The core idea of OSGi is that the bucket stops at the service boundary.

Kind regards,

Peter Kriens

On 31 aug. 2016, at 13:31, Daghan ACAY 
<daghana...@hotmail.com<mailto:daghana...@hotmail.com>> wrote:

Hi there,

I was working on understanding bundle resolution and workspaces in BND and 
enRoute. Here is my simplified set up:

workspace 1 two projects
ProjectA.api
ProjectB.provider (this depends on Bundle1 and Bundle2)

I resolve Project B using central maven repository. And release Both ProjectA 
and ProjectB to "Release"

Workspace 2 one project. This workspace has reference to "Release" directory of 
the workspace 1 hence can see ProjectA and ProjectB. However, this workspace 
does not have the Central repository pointing to Bundle1 and Bundle2 above. 
Project in workspace 2 is called

ProjectC.provider (this depends on ProjectA.api)

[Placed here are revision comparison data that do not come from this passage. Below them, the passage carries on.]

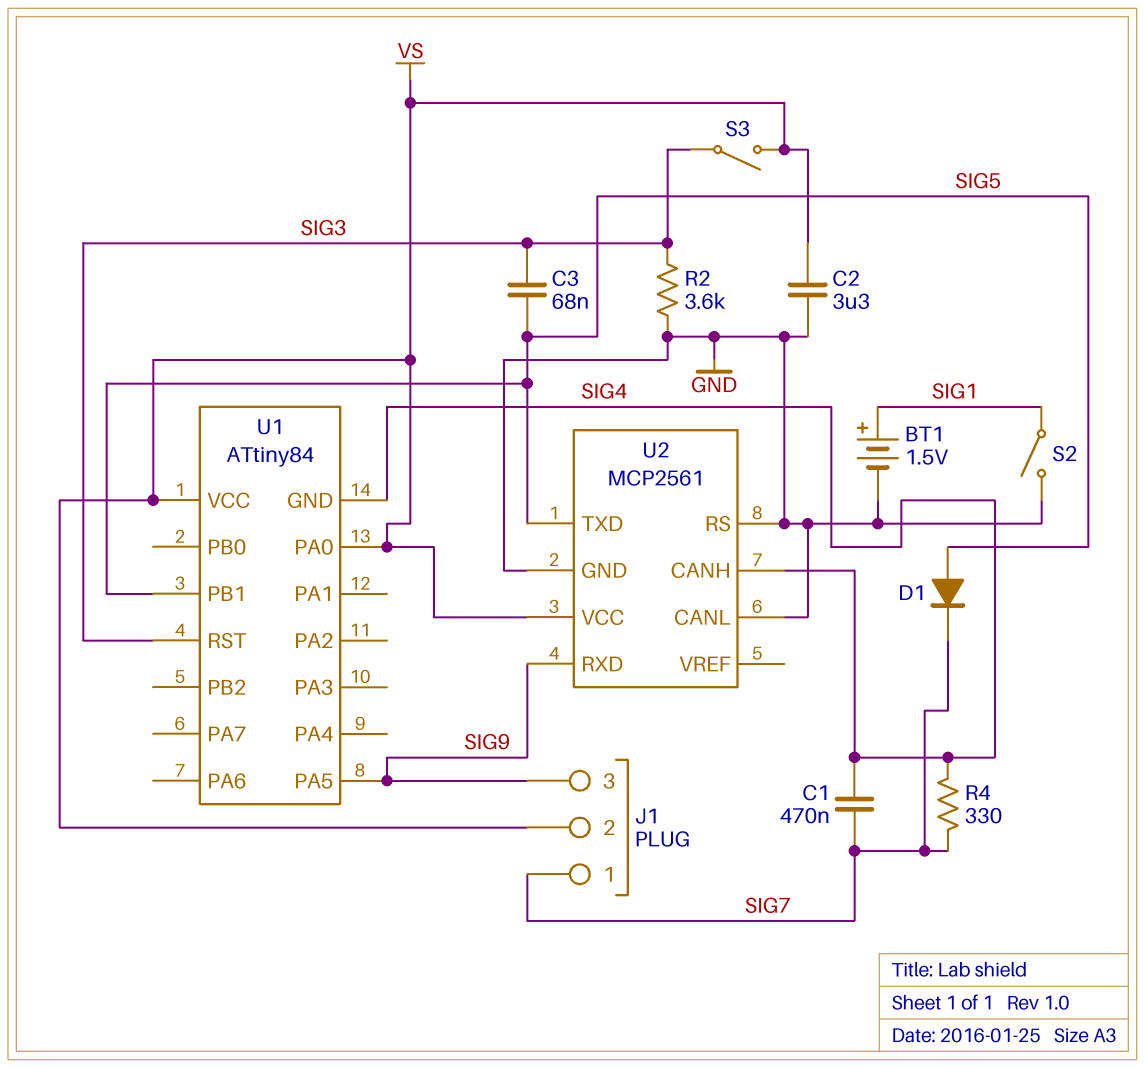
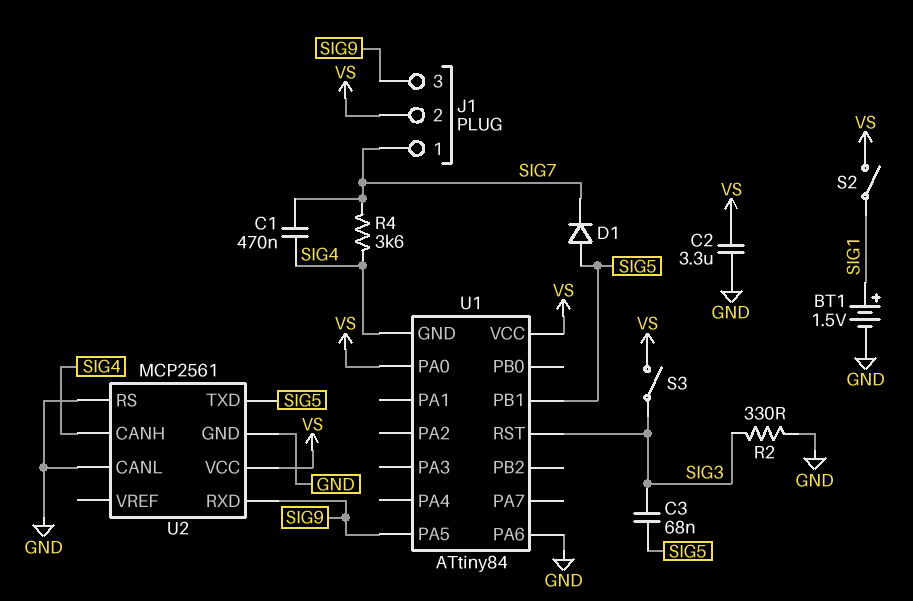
R2: 3.6k (GND, SIG3) -> 330 (GND, SIG3)
R4: 330 (SIG4, SIG7) -> 3.6k (SIG4, SIG7)
S2: switch (GND, SIG1) -> switch (SIG1, VS)
U1 pin PA6: none -> GND

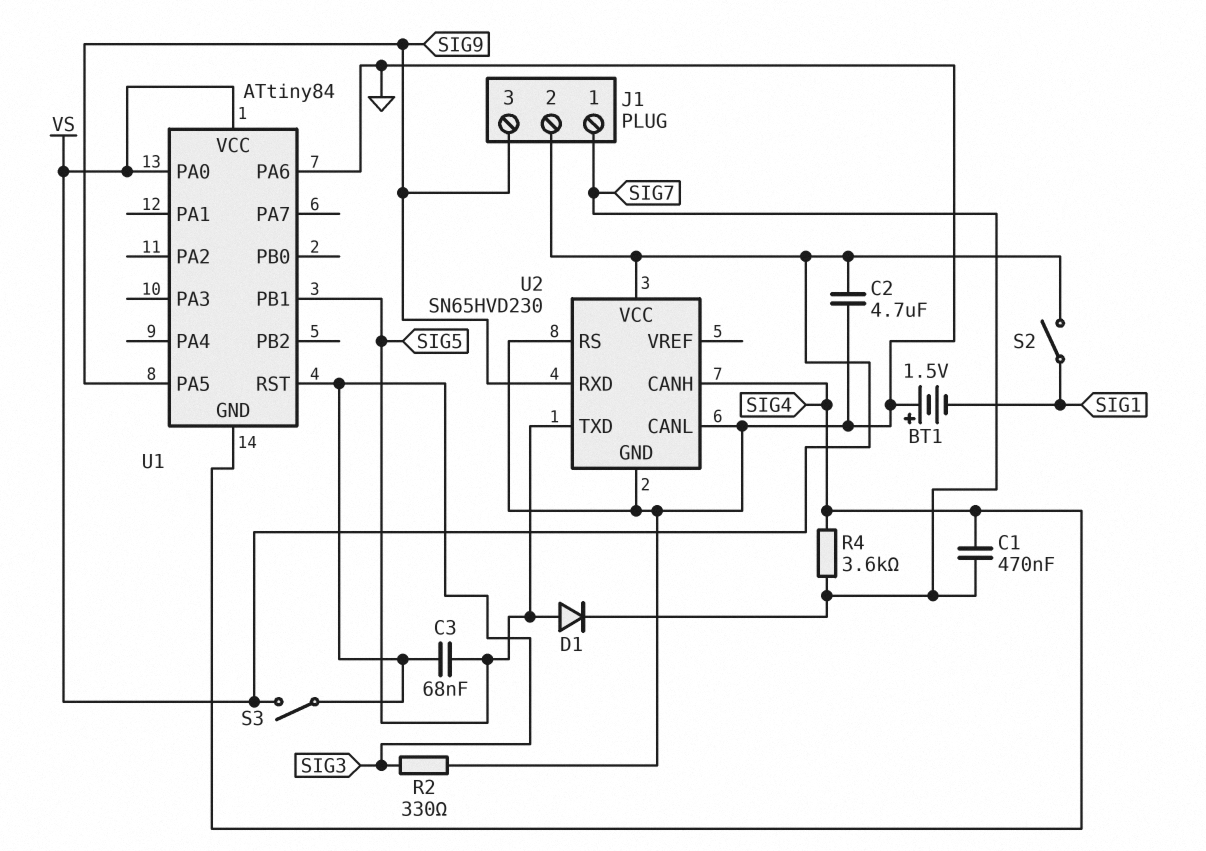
BT1: 1.5V (plus SIG1, minus GND) -> 1.5V (plus GND, minus SIG1)
C2: 3.3uF (GND, VS) -> 4.7uF (GND, VS)
U2: MCP2561 -> SN65HVD230

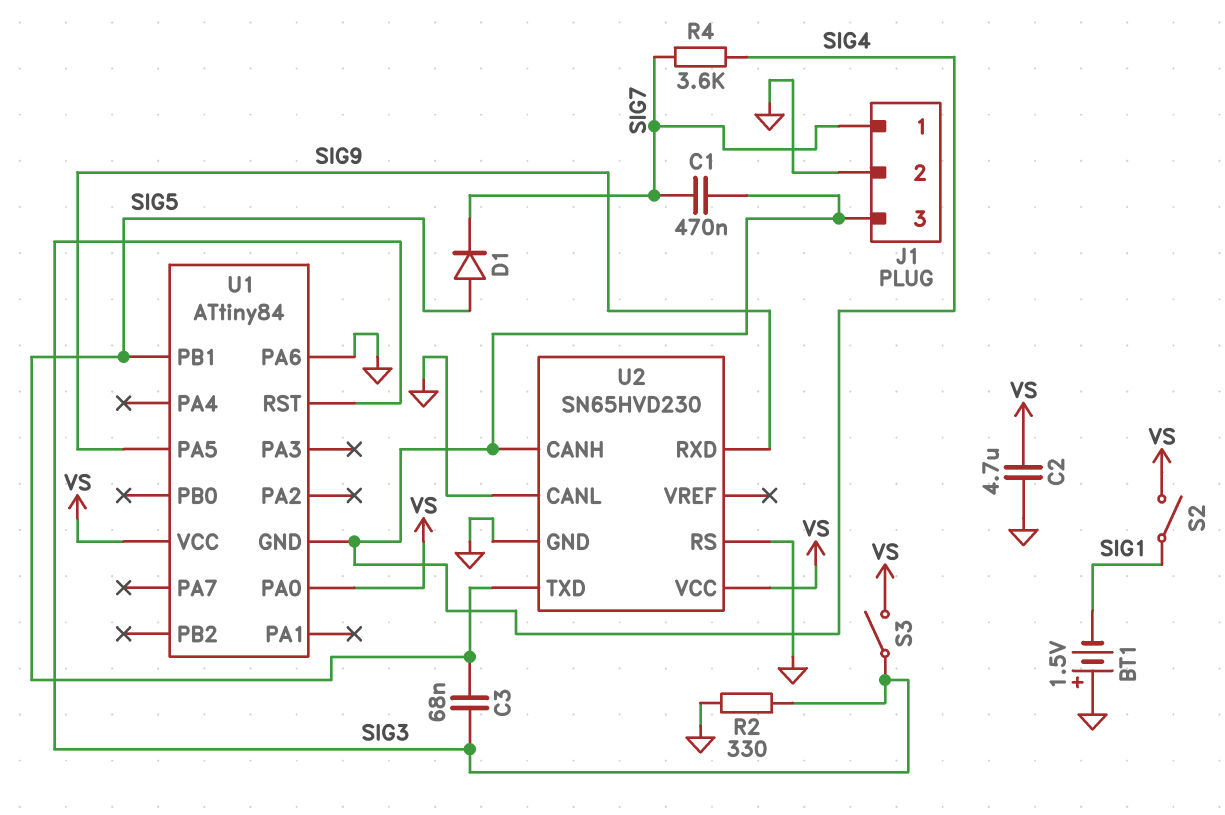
J1 pin 2: VS -> GND
J1 pin 3: SIG9 -> SIG4

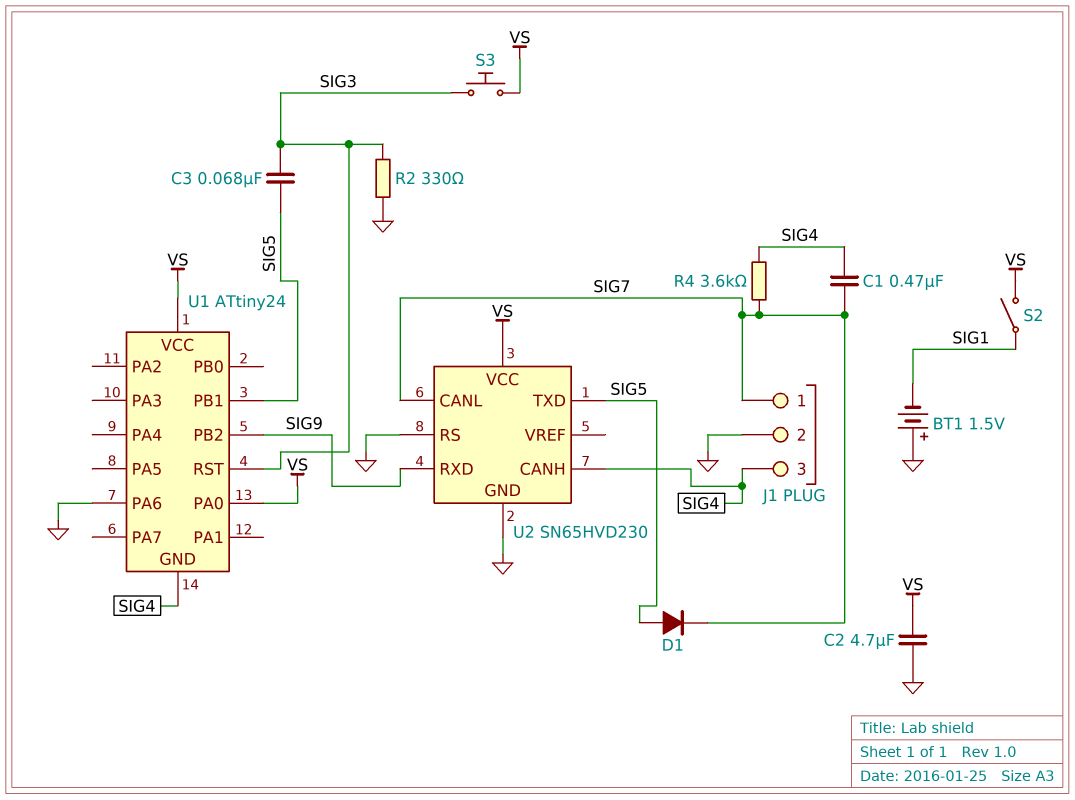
S3: switch (SIG3, VS) -> button (SIG3, VS)
U1: ATtiny84 -> ATtiny24
U1 pin PA5: SIG9 -> none
U1 pin PB2: none -> SIG9
U2 pin CANL: GND -> SIG7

Here is my question . When I try to resolve Project C, resolution fails saying
"Project C  cannot be resolved because ProjectB cannot be resolved because it 
needs Bundle1."

Why should I have dependencies of my dependencies in my second workplace? Isn't 
it against resolution process? I mean if you have multiple dependencies then do 
you need to go and find every single one of the transient dependencies in your 
current local repositories. This can be exponentially big. Should not 
resolution find the dependencies even though they are not on your local 
repositories? I know I am going in the territory of MVN but I really thing 
there must be a simpler way. Similar to "provided" in MVN may be? or a global, 
I mean literally global "cnf"?

I also tried to export the dependencies of ProjectB.provider from 
ProjectB.provider to aid the resolution in Workspace2 but this does not seem 
right either in terms of the size of ProjectB or conventions of OSGi. So can 
you please tell me how can one use external bundle and resolve without knowing 
the transient dependencies? IF this cannot be done than how should one proceed 
to organise their workspaces while collaborating with others?

Sorry for the long message but I wanted to be as clear as possible.